Tepco cannot build more and more wastewater tanks ad infinitum. At some point, the stored-water buildup must stop. Inevitably, the Tritiated waters will have to be released into the ocean. There is no other option, as recently stated by expert consultants Lake Barrett, Dale Klein, and Lady Barbara Judge. When the inevitable happens, it will surely become a major issue producing a huge amount of negative Press around the world, along with apocalyptic what-if scenarios from the prophets of nuclear energy doom.
And, for what?
Tritium has never been found to actually cause death to any human being…ever…anywhere in the world. There is one case of a woman accidently ingesting 37 billion Becquerels of Tritium, resulting in detectible chromosomal aberrations for 11 years – all were repaired by her body’s natural mechanisms. (NCRP, 1979) Other than this, no negative health effects to humans due to Tritium have ever actually happened. Because of this, both the US EPA and NRC assume that because Tritium is radioactive at very low every levels, and all radiation causes damage to living cells, exposure via ingestion necessarily places people at an extremely low level of risk.
In 2006, the state of California ran an intensive study on the Tritium issue and found that the EPA and NRC-imposed limits on Tritium in water are based on carcinogenic assumptions. http://oehha.ca.gov/water/phg/pdf/phgtritium030306.pdf In addition, they found that the only evidence for any negative health effects comes from exposing lab mice to enormous levels of Tritium, in excess of 37,000,000 Bq/liter! While some of the specimens grew excess tumors, none of them were fatal. The report says, “Apparently, animals were not dying from tumors associated with tritium exposure.” In the very next paragraph, the report states, “We have found no human data that specifically addresses the carcinogenic effects of tritium.” Why? Because there is none! Regardless, the California state limit on Tritium in water was adopted directly from the US national standard of 20,000 Bq/liter. Drinking two liters per day at this level would result in an assumed annual internal exposure of 0.3 millisieverts per year. No fatal cancers have ever been documented below 1500 millisieverts per year in humans due to any form of ionizing radiation. It should be noted that Japan’s limit for release is 60,000 Bq/liter. Unquestionably, the US and California limits on Tritium are ultra-ultra-conservative. We might even judge them to be absurd…but that’s another issue for another time.

*Recorded data*:
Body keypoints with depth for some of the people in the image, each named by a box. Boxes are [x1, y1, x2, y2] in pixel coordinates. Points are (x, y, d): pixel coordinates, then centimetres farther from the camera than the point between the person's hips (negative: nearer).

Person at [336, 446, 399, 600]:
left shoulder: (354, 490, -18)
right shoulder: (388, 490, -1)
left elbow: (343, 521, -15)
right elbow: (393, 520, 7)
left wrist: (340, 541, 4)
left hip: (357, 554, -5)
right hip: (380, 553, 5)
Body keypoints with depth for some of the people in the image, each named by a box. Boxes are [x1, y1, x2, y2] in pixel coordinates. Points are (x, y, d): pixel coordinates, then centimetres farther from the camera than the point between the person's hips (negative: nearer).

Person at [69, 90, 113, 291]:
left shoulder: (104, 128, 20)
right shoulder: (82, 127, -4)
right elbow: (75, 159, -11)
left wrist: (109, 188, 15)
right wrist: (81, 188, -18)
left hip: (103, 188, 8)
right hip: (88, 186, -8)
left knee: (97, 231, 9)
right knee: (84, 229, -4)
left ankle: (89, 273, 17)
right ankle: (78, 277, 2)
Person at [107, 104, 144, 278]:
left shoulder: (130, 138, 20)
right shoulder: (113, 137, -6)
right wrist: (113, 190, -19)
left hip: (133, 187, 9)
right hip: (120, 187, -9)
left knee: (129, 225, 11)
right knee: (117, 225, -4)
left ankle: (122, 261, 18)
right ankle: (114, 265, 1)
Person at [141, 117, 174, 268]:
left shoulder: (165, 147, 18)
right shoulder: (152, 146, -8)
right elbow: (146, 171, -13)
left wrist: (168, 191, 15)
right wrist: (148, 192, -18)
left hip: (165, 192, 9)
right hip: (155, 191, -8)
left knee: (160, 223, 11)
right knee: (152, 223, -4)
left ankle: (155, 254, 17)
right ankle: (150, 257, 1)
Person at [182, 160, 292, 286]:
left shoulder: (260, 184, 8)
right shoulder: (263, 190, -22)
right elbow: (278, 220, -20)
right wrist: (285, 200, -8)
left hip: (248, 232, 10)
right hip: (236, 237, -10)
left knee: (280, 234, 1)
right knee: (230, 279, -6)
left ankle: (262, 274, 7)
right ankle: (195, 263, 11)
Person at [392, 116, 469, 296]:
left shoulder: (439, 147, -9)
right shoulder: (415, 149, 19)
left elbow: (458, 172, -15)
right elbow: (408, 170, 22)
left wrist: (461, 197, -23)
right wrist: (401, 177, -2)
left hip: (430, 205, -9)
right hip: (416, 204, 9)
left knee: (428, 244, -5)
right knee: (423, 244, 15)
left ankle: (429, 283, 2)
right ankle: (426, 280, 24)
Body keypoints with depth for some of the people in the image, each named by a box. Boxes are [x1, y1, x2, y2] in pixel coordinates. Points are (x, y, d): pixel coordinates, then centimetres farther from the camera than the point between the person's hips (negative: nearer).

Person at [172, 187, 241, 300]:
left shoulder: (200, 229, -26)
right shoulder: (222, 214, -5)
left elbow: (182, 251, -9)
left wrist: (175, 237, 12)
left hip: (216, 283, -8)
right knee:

*Work task A*:
Reproduce the stretch of the passage on tritiated water from "Tepco cannot build" through "And, for what?".
*Work task B*:
Continue the passage on tritiated water, beginning after its last sentence.
The entries have no connection to the passage on tritiated water.

*Task answer A*:
Tepco cannot build more and more wastewater tanks ad infinitum. At some point, the stored-water buildup must stop. Inevitably, the Tritiated waters will have to be released into the ocean. There is no other option, as recently stated by expert consultants Lake Barrett, Dale Klein, and Lady Barbara Judge. When the inevitable happens, it will surely become a major issue producing a huge amount of negative Press around the world, along with apocalyptic what-if scenarios from the prophets of nuclear energy doom.
And, for what?

*Task answer B*:
Using the above facts as background, we can look at the Tritium levels in the wastewaters at F. Daiichi and reasonably evaluate whether or not it will be worth getting upset about after ALPS does its job. The highest Tritium activity level at F. Daiichi is 630,000 Bq/liter in samples taken from the untreated turbine building basements. There’s no reason to think the waters inside any of the storage tanks at F. Daiichi have higher concentrations. Thus, after ALPS does its job, around 630,000 Bq/liter of Tritium will remain. Although it is a little more than 30 times higher than America’s standard for release, dumping it directly into the sea wouldn’t harm a mouse, let alone a fish or anyone eating the fish. But, Tepco and the government will probably not do that. Instead, it seems they will dilute the ALPS-cleansed waters with non-tritiated freshwater, well-below whatever limit they will ultimately set, before releasing it to the sea.
Along the way, the Press will make a mountain out of this virtual mole-hill, Japan’s antinuclear demographic will scream bloody-murder, and the international prophets of nuclear energy doom will guarantee widespread cancer epidemics along the Pacific Rim. All because of a low energy form of radiation that couldn’t hurt a mouse!